### TEXT SHOWN
Although Mexican law governs legal issues regarding ownership of Mexican property, it is still possible for co-owners and investors to have agreements governed by U.S. law to establish rights, obligations and dispute resolution procedures among the co-owners. It is often preferable for multiple U.S. co-owners of Mexican real estate to have certain rights and obligations as co-owners governed under U.S. laws and agreements enforceable in the U.S. This is typically accomplished by forming a limited liability company (LLC) or corporation in a U.S. state, and that company will own the Mexican real estate directly or indirectly (through a Mexican bank trust or Mexican company). The U.S.-based LLC or corporation will then generally appear as the only owner of record in Mexico. The respective rights and obligations of the co-owners will be determined under the laws of the state in which the LLC or corporation is formed and pursuant to a written operating agreement, shareholder’s agreement or similar agreement governed by and enforceable under U.S. law.

It is highly advisable for co-owners of property to have a clear and detailed, legally enforceable agreement among themselves that establishes the rights and obligations of the co-owners, definitive voting rights and procedures, and whatever other specific agreements or rules the owners believe are important to establish at the outset, rather than leave to voting or deadlock in the future. Such additional provisions might include restrictions or conditions on transfers of ownership interests, buy-sell agreements, super-majority or unanimous voting requirements for certain major decisions, agreements on how to divide the use of or income from the property, restrictions on or requirements for renting the property, rules regarding if and when co-owners need to contribute more money (e.g., for maintenance, mortgage, etc.) or perform duties (e.g., maintenance), the consequences if a co-owner breaches its obligations, and mandatory dispute resolution alternatives to litigation.
######
### DATA LISTING
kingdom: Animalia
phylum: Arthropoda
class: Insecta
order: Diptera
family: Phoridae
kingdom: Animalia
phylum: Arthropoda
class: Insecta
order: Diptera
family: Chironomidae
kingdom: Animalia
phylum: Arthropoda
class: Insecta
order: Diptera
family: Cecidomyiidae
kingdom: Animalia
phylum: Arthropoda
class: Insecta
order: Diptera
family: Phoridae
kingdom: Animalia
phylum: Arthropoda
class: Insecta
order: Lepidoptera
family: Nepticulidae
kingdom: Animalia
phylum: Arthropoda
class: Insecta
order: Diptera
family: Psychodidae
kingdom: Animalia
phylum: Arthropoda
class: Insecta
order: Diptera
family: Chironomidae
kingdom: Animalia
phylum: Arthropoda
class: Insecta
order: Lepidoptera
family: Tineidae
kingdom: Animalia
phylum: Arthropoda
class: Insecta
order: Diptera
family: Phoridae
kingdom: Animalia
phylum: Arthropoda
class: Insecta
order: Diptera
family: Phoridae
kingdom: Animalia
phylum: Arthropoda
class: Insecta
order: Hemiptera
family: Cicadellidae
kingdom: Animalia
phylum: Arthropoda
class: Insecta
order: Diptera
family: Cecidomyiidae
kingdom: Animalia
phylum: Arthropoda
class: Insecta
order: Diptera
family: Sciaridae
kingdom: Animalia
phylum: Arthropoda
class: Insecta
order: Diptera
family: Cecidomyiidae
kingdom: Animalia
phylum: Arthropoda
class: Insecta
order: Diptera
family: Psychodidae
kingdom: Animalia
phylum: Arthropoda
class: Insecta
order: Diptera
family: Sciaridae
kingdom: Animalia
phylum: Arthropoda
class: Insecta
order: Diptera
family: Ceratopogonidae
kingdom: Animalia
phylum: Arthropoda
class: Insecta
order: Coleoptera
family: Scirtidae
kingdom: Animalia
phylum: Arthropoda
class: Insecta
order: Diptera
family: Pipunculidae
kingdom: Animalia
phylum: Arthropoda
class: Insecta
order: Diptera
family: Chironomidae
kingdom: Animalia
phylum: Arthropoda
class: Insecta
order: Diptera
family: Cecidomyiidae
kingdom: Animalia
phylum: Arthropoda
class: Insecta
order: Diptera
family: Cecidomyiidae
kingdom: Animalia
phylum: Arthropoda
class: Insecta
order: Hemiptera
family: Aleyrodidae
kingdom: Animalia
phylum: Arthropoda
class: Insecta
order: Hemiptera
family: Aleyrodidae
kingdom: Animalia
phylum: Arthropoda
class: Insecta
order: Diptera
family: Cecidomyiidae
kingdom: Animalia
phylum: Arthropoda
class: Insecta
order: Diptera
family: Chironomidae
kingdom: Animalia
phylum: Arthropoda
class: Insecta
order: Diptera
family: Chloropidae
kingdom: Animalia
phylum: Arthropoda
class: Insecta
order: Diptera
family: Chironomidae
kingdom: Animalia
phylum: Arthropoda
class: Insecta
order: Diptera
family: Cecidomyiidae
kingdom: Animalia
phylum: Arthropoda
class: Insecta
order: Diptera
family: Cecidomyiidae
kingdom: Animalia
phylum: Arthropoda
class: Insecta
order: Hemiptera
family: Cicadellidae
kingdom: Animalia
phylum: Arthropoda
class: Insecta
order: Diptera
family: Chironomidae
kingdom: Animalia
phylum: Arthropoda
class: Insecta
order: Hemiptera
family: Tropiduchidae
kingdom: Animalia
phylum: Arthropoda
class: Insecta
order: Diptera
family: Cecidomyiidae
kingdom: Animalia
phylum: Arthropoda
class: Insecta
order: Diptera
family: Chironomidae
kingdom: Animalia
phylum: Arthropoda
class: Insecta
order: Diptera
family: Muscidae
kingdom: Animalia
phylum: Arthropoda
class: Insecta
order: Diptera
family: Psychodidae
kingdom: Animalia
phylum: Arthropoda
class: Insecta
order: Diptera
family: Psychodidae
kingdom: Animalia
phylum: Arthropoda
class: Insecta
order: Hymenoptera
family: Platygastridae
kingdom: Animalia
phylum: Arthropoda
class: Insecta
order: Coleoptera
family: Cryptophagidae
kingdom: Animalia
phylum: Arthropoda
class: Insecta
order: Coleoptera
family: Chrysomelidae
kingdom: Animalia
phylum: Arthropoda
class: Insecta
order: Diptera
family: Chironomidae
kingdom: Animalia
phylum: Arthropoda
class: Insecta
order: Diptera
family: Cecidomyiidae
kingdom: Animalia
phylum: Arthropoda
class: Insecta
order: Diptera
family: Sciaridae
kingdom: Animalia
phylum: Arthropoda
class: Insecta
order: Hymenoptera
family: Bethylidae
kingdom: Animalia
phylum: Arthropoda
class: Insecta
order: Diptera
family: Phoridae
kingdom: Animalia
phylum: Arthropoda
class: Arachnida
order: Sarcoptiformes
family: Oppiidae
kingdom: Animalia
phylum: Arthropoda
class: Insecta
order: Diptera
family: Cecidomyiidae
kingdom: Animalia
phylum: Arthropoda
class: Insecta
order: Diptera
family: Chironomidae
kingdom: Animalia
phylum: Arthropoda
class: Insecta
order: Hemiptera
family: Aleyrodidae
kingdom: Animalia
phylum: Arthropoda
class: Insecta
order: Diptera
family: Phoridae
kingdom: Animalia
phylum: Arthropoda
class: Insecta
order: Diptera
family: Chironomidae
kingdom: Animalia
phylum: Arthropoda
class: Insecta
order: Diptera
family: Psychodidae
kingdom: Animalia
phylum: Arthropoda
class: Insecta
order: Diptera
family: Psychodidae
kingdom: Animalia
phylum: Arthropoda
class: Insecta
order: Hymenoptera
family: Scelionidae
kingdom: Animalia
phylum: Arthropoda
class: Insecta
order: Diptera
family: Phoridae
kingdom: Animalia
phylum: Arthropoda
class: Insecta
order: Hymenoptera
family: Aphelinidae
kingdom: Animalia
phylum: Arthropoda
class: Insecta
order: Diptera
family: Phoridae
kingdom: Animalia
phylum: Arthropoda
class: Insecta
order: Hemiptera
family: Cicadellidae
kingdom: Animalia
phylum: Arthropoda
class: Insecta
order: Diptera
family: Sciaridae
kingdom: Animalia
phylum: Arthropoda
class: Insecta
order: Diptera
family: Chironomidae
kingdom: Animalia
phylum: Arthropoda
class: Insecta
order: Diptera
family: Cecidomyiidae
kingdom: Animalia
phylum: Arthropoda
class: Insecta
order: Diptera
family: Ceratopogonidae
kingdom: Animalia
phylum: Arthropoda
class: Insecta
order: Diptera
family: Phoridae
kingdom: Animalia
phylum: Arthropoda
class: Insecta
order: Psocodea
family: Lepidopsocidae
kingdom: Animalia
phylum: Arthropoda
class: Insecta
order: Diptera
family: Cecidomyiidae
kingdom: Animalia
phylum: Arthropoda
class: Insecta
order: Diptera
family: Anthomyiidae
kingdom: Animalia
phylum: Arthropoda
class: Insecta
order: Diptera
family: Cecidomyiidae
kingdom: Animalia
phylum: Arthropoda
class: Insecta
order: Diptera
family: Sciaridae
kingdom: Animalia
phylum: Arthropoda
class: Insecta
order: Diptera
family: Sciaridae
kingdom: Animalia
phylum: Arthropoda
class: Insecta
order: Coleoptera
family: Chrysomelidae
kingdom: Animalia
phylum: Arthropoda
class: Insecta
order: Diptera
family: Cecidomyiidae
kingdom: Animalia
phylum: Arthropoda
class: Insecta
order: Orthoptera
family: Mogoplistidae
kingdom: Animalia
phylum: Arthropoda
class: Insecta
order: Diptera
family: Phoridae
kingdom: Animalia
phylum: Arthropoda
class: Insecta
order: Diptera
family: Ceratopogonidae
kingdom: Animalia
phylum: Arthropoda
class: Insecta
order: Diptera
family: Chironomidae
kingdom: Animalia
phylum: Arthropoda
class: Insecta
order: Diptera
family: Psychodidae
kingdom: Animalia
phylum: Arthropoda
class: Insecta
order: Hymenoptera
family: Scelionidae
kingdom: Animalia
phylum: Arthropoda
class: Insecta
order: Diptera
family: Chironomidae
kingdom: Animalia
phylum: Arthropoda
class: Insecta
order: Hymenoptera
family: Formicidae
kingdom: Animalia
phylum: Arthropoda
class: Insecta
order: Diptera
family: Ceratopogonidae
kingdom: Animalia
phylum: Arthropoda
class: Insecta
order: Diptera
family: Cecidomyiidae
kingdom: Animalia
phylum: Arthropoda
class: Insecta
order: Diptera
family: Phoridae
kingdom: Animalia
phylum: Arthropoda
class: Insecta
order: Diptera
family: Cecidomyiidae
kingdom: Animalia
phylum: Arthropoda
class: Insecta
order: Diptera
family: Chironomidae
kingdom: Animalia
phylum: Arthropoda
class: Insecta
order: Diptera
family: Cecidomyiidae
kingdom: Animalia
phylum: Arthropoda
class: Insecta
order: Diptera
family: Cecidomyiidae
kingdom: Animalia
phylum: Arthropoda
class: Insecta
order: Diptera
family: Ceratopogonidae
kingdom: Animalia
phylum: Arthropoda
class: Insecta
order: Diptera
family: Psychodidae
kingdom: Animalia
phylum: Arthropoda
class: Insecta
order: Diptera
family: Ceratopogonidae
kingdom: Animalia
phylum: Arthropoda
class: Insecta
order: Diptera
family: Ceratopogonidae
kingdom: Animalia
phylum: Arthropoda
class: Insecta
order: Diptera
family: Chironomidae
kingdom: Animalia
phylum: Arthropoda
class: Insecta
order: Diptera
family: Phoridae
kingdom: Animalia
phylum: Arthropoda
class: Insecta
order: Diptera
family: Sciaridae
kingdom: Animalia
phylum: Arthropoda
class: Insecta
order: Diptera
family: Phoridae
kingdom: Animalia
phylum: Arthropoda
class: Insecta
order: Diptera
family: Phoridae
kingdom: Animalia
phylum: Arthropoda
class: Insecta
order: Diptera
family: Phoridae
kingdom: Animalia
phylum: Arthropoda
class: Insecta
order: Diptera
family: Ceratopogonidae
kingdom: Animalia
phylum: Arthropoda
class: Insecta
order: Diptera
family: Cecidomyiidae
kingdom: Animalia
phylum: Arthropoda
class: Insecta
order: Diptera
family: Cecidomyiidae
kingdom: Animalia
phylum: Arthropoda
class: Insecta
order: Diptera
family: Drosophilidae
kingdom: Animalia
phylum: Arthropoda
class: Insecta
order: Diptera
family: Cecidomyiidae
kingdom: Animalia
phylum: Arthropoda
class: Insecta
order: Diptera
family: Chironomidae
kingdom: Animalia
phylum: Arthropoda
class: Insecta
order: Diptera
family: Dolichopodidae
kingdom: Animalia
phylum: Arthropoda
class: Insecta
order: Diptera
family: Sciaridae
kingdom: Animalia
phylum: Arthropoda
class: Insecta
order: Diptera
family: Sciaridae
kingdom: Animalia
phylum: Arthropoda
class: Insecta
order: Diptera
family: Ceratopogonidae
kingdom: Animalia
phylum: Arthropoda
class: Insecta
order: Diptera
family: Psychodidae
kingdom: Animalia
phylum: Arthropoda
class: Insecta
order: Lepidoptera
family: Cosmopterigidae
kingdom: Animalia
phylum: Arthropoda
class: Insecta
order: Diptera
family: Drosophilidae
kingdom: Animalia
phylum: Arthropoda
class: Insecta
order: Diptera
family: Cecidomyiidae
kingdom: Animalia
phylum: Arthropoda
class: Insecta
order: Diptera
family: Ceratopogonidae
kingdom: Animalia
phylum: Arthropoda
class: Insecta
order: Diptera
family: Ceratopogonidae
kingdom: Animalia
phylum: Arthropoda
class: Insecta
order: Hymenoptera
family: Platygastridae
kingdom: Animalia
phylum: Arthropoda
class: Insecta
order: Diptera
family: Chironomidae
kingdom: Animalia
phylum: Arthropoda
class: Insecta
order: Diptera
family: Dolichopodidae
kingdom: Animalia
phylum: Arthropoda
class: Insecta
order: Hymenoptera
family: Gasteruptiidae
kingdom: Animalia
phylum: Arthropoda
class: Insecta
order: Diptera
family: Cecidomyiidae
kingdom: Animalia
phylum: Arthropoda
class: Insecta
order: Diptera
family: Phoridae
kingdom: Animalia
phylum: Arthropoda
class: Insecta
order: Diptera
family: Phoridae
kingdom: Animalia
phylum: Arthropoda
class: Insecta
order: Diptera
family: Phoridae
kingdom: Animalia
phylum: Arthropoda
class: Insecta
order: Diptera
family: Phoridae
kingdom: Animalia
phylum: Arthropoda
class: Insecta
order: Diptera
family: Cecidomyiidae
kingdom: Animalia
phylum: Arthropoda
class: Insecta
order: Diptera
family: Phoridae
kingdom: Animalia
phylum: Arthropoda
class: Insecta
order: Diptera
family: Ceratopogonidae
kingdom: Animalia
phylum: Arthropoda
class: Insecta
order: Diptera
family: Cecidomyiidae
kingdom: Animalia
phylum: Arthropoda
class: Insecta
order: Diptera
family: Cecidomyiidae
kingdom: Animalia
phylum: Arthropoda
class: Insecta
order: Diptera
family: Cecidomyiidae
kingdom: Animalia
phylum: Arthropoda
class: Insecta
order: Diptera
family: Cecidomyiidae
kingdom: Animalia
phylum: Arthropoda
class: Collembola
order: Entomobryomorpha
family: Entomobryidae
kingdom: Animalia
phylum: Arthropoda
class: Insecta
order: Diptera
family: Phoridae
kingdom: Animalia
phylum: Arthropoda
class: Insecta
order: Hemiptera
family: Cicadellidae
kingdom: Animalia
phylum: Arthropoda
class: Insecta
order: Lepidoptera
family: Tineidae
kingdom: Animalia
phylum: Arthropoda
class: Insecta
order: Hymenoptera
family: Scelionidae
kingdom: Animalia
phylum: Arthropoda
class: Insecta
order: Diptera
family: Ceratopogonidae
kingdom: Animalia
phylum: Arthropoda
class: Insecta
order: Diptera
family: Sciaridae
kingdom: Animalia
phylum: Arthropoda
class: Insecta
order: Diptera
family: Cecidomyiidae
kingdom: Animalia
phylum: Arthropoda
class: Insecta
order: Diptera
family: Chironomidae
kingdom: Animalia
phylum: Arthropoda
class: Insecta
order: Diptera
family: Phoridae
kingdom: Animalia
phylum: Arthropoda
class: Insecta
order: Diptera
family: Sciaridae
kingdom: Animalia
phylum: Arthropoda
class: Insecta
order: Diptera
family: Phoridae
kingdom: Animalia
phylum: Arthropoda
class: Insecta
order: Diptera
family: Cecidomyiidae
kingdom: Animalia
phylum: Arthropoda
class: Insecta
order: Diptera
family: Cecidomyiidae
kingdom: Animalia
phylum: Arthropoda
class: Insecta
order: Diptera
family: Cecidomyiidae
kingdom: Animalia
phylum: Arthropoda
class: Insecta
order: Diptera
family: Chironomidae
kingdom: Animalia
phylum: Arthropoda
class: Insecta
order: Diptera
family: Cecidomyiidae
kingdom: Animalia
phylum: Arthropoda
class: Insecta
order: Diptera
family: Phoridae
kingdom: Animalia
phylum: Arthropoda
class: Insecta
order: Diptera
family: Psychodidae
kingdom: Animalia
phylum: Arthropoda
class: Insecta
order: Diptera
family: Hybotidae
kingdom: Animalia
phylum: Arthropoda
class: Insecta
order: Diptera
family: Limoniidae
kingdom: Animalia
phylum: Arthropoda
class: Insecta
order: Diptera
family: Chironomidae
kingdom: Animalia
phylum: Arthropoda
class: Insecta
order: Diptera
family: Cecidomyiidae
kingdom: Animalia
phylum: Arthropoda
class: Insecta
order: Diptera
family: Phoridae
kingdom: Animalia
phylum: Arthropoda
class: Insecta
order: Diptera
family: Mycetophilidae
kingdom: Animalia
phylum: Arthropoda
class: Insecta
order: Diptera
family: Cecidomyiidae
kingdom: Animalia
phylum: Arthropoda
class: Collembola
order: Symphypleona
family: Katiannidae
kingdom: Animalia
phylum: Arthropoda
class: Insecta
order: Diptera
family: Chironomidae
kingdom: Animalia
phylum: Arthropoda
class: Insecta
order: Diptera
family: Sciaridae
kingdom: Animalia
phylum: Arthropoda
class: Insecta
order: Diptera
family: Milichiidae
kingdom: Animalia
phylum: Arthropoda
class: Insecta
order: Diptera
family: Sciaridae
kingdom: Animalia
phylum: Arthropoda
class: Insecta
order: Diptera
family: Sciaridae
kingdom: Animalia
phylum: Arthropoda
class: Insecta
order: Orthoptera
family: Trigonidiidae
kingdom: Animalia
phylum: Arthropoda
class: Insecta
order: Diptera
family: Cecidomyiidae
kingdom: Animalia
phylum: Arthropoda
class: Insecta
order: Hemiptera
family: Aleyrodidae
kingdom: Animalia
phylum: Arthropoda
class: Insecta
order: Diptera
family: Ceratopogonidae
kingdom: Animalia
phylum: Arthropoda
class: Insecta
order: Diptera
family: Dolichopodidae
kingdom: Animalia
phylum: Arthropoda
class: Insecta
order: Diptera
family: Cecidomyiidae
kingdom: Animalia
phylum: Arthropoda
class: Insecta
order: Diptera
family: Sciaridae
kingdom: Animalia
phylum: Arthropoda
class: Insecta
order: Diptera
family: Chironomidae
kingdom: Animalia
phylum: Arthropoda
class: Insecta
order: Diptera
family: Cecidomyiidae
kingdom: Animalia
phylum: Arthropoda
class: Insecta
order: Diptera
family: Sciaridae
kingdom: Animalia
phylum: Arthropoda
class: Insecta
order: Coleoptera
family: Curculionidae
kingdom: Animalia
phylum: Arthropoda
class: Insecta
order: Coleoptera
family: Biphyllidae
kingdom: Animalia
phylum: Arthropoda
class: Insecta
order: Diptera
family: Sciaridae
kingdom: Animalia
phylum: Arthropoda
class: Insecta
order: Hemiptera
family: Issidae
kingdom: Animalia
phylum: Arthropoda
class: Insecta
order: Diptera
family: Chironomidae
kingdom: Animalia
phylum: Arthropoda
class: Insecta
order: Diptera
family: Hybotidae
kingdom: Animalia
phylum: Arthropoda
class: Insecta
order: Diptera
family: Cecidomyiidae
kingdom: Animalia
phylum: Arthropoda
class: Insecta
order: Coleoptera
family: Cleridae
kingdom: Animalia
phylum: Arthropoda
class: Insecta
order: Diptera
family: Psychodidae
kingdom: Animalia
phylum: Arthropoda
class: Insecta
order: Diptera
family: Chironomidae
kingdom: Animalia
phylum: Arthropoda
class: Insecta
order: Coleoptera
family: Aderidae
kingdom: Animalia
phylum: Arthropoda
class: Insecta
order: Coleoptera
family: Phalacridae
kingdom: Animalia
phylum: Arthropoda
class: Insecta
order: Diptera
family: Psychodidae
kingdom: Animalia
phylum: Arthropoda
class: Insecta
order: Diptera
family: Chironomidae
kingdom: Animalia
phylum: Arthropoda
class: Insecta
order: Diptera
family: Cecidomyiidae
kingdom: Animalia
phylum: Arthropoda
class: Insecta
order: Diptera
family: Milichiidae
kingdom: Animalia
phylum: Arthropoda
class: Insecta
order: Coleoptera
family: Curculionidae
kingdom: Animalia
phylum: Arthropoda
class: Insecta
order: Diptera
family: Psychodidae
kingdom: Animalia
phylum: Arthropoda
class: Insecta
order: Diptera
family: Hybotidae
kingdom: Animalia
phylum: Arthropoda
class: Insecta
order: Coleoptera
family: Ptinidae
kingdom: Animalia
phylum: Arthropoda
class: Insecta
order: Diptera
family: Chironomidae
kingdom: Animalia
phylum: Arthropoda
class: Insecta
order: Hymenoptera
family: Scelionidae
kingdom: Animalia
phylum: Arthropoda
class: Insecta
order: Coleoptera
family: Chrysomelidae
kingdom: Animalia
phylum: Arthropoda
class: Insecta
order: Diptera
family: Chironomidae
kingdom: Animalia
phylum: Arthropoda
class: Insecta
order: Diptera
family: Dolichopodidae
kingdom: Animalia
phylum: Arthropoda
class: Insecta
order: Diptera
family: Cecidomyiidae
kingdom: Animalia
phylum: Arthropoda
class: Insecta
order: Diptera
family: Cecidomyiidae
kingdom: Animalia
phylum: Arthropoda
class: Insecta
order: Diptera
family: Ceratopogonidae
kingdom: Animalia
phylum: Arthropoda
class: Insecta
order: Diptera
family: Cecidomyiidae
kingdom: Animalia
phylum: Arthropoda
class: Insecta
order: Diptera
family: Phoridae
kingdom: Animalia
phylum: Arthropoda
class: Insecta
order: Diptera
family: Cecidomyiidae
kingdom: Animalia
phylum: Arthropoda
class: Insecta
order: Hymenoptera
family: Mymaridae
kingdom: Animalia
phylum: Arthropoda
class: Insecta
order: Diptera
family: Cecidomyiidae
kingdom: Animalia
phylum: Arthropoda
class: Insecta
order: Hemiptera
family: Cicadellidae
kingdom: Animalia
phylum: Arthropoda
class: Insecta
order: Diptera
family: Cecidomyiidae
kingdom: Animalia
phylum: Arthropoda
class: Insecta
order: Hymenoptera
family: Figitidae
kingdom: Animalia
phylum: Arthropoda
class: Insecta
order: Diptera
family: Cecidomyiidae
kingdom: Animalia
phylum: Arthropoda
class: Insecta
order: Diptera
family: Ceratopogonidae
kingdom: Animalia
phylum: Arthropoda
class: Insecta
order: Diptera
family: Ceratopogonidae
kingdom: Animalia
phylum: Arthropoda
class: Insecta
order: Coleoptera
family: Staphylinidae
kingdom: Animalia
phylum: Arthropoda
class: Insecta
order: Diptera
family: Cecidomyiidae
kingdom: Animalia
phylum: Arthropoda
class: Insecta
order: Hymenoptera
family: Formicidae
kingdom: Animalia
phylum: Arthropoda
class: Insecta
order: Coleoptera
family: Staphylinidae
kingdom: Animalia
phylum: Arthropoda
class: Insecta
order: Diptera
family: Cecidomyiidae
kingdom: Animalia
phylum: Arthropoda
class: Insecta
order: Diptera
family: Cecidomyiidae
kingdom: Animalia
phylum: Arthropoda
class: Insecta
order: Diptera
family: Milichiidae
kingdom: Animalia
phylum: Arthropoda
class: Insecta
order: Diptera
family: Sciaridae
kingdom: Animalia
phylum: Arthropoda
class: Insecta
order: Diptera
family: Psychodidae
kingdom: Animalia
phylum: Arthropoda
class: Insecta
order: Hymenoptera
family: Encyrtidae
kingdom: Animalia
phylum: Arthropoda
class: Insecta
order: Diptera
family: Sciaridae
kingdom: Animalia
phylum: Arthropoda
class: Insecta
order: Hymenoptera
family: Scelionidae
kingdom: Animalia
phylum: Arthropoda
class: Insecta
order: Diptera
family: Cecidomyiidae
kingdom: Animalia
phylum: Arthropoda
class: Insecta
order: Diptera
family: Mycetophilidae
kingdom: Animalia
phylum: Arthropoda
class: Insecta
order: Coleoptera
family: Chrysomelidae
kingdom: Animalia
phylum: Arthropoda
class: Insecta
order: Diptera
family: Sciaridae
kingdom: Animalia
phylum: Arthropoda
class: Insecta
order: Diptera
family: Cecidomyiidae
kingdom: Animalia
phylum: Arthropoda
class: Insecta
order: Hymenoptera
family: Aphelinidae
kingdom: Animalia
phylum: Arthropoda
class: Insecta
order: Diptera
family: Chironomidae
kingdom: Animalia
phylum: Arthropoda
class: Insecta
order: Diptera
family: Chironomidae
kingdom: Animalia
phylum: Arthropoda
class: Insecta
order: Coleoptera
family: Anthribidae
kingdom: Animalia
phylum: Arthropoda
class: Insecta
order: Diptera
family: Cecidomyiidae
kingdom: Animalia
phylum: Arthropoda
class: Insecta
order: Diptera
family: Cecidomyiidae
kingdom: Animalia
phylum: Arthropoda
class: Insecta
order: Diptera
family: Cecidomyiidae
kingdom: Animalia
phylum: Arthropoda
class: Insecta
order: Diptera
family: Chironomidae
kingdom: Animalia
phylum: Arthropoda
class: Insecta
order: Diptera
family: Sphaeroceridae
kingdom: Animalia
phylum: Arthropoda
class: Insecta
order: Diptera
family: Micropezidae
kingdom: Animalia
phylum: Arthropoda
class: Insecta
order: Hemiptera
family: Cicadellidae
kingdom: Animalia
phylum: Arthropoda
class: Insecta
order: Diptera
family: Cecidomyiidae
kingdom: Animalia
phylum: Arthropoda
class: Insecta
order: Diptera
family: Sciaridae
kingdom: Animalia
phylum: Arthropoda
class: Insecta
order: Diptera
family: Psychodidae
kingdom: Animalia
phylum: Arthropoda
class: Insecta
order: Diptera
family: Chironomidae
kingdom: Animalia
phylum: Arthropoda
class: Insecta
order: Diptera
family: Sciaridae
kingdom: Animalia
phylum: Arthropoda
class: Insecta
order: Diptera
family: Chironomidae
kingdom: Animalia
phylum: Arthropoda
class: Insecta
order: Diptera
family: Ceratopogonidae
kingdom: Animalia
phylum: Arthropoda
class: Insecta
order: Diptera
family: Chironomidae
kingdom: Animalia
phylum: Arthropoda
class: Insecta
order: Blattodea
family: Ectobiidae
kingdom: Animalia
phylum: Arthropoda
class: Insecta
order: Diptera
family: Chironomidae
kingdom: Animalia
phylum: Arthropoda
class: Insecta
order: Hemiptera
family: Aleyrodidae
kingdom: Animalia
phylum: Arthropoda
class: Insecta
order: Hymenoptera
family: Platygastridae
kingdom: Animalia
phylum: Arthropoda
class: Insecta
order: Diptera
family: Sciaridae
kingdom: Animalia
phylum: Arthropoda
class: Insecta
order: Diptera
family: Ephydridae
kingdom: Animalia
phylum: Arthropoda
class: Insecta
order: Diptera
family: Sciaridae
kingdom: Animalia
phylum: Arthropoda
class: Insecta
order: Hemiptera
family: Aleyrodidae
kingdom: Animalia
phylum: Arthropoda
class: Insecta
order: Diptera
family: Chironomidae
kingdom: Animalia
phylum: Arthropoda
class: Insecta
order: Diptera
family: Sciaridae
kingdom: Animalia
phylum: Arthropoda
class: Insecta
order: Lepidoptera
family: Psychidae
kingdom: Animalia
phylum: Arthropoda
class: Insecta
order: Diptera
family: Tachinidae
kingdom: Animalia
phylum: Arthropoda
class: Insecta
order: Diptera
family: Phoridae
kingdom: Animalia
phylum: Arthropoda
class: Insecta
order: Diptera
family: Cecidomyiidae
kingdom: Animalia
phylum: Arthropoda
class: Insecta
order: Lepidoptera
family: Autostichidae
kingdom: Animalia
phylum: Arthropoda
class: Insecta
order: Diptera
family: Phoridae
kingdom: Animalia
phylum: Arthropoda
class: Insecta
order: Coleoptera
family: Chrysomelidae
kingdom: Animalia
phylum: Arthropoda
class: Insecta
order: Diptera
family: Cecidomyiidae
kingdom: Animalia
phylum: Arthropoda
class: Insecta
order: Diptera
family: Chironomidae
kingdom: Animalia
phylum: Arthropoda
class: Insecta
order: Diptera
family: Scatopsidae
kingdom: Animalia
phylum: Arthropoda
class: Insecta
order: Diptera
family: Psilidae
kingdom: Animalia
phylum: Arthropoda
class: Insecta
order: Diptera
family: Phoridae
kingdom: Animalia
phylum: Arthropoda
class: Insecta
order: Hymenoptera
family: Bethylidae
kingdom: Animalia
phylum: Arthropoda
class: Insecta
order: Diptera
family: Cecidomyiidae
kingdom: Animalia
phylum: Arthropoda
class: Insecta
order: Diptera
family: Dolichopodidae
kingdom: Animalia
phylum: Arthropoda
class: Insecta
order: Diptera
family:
######
-- JOBS --
A – In two sentences, summarize the text on co-owning Mexican property.
B – List every additional provision that the text on co-owning Mexican property says a co-owners' agreement might include.
C – Answer these questions using the text on co-owning Mexican property:
(i) Which law governs legal issues about ownership of Mexican property?
(ii) Through what two means can the U.S. company own the Mexican real estate indirectly?
(iii) What examples does the text give of reasons co-owners might need to contribute more money?

-- EXERCISE RESPONSES --
A – U.S. co-owners of Mexican real estate often form a U.S. LLC or corporation to own the property, so that their rights and obligations toward each other are governed by U.S. law and an agreement enforceable in the U.S. Co-owners are strongly advised to set out a clear, detailed, legally enforceable agreement from the start covering rights, obligations, voting and other key rules, rather than leaving matters to future votes or deadlock.

B –
- Restrictions or conditions on transfers of ownership interests
- Buy-sell agreements
- Super-majority or unanimous voting requirements for certain major decisions
- Agreements on how to divide the use of or income from the property
- Restrictions on or requirements for renting the property
- Rules on if and when co-owners need to contribute more money or perform duties
- The consequences if a co-owner breaches its obligations
- Mandatory dispute resolution alternatives to litigation

C –
(i) Mexican law
(ii) Through a Mexican bank trust or a Mexican company
(iii) Maintenance and mortgage